Kuik, D. J. and H. Tobi (1998). On the Uselessness of Power Computations. In: Proceedings in Computational Statistics. 1998. Short Communications and Posters. Eds. R. Payne and P. Laine. pp 67-68.

Efron, B. and R. J. Tibshirani (1993), An Introduction to the Bootstrap. New York London: Chapman & Hall.

Friday, February 16, 2007

Comments on the inaugural address of Prof dr Jos Twisk I: multiple imputation

On Friday, February 2nd, Jos Twisk held his inaugural address at the occasion of his appointment as a full professor applied biostatistics of longitudinal research at VU University,
Amsterdam, entitled (my translation):

Applied biostatistics: be swayed by the issues of the day or sustain ancient traditions?

It was a very amusing lecture, in which he brought up several methodological issues.

I will bring up these issues here once more as subsequent entries to this weblog and give my personal comments.

One of today's issues is `multiple imputation', introduced by Rubin in the nineties of the previous century (see for instance: Rubin, 1987/2004). Jos showed how results of multiple
imputed data sets have to be combined to get a composite result. His conclusion was:
don't impute if it can be avoided and certainly don't do it several times.
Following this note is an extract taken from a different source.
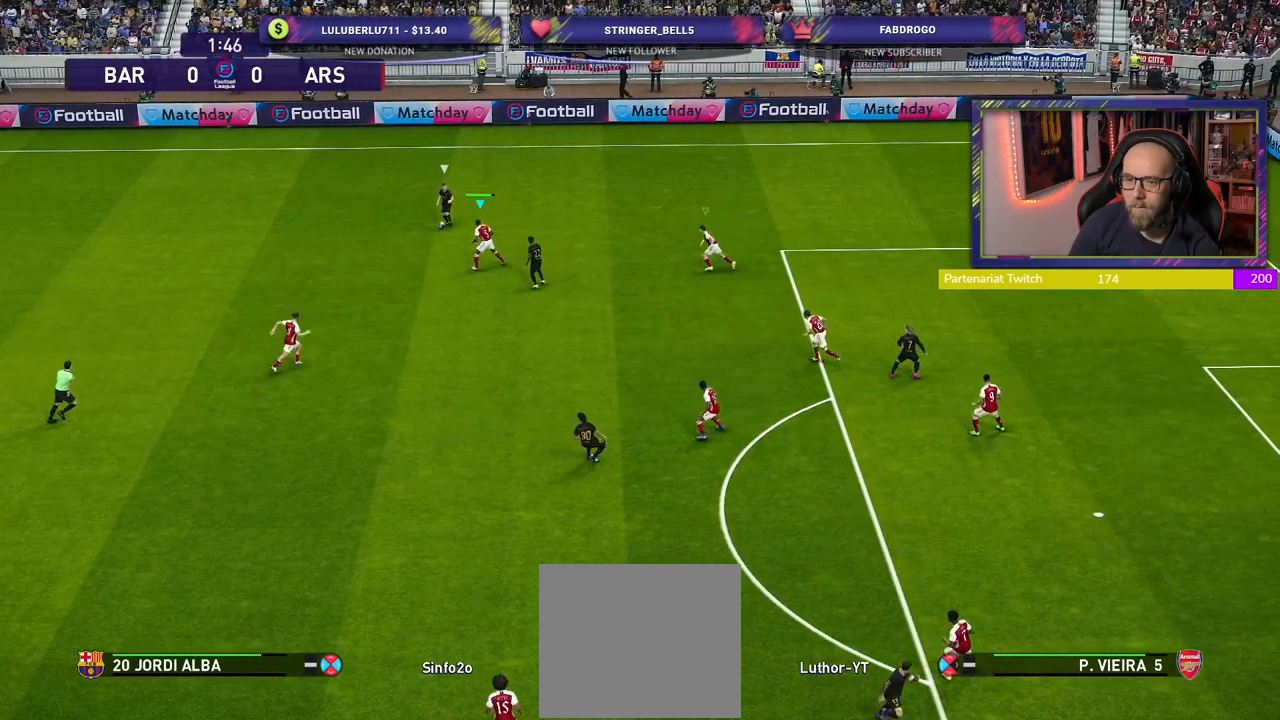
{"buttons": ["CROSS"], "left_stick": "left", "right_stick": "center", "events": [[40, "left_stick", "up-left"], [60, "CROSS", "down"], [120, "SQUARE", "up"], [220, "left_stick", "center"], [380, "left_stick", "up-left"], [480, "left_stick", "left"]]}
In general, I agree with the first part of that advice, but this is not realistic in real life. Techniques like repeated measurement analysis of (co-)variance require complete
data sets and one missing observation of a patient will cause the whole case to be left out from the analysis.

One can, of course, use multilevel analysis instead, but this is difficult if a complex factorial design with several covariates has to be analyzed. It takes away the possibility to use analysis of variance in a quick-and-dirty way to get rid of uninfluential covariates/factors (confounders).
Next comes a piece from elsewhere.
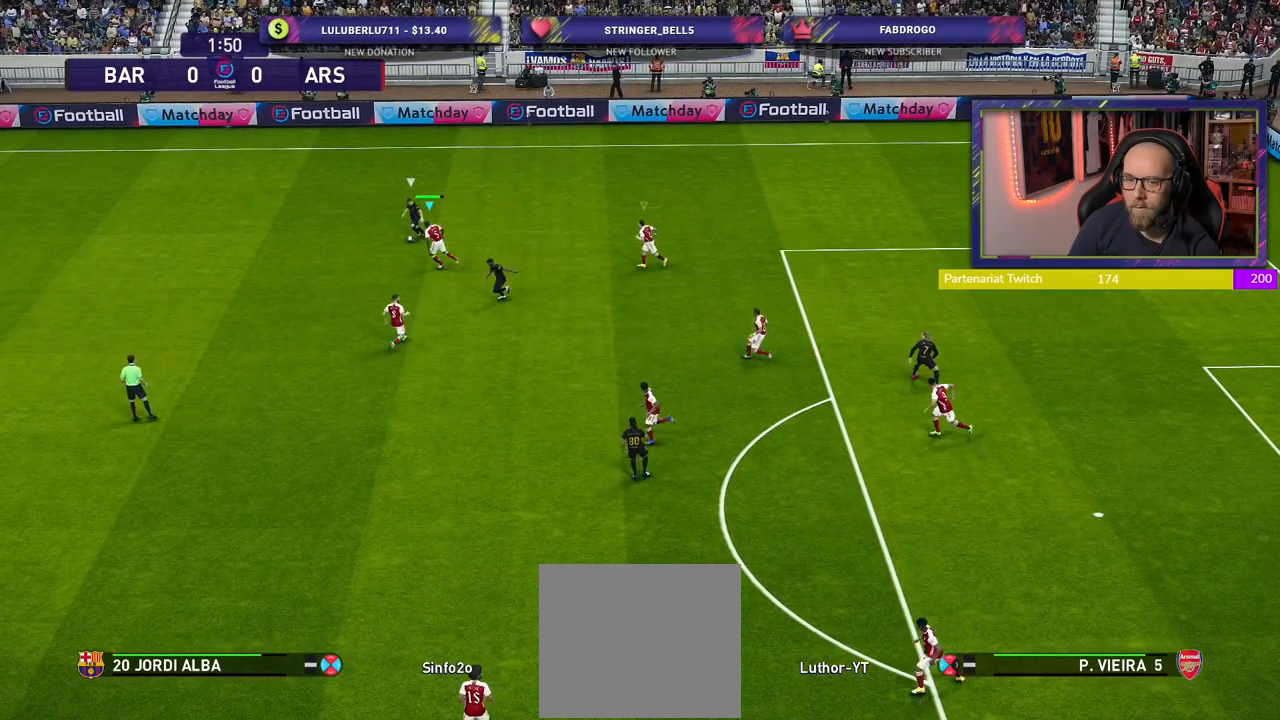
{"buttons": ["CROSS"], "left_stick": "left", "right_stick": "center", "events": []}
Instead, I prefer to multiply (three times, as Rubin suggests, not five as Jos did in his deterrent) imputate anyway but use only one of the imputed data sets for the whole data analysis process.
Only when the analysis process is finished, the essential results are replicated using the other two data sets.

Four extra remarks about this suggestion:

  1. Apart from a comparison with the two other imputed data sets, a complete case analysis should be done and the results compared.
  2. Rubin's original proposal was aimed at parameter estimation. By pooling the results in a clever way combined parameters are optained in which the variance due to imputation is taken into account. However, we are usually not interested in estimation. In the above procedure, we only check whether the imputation procedure influences the effects of interest.
  3. The above procedure does not serve as a check on the assumption of ignorability of nonresponse (`missing at randon'), since nothing much can be derived from the data set concerning the distribution of nonresponse.
  4. Note that there is a publication problem. One can not publish results that are based on heavily imputed data sets derived from a raw data set with a large percentage of missings, unless the results are more or less the same as those obtained from the complete case analysis. In that case, reporting the results from the raw data set is preferable.

Herman

Daniel B. Rubin (1987). Multiple Imputation for Nonresponse in Surveys. New York: Wiley. (Reprinted in 2004).